Your assignment: Examine the data below and state how many lines contain "marketing", offering no other words.

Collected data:
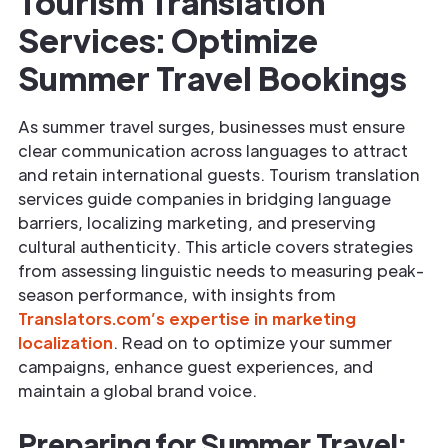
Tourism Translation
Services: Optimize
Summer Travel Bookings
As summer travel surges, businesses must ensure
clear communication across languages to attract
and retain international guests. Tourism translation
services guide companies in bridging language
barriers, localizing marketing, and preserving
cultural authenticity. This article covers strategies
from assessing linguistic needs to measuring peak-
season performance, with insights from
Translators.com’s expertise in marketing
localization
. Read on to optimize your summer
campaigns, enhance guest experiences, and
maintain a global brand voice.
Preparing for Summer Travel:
...
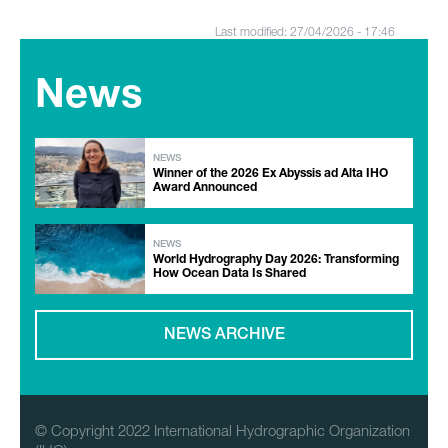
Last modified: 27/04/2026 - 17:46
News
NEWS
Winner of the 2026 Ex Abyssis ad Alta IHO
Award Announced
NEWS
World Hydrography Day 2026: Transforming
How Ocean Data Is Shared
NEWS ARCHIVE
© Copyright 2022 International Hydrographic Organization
* * *
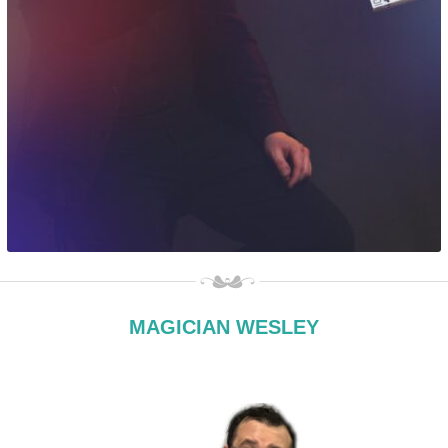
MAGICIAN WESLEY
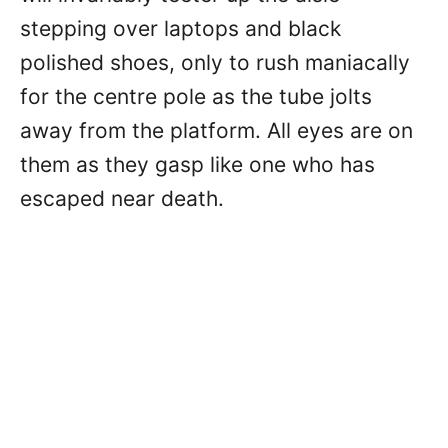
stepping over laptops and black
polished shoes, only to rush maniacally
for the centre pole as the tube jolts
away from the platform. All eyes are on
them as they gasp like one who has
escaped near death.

Solution for this task: 2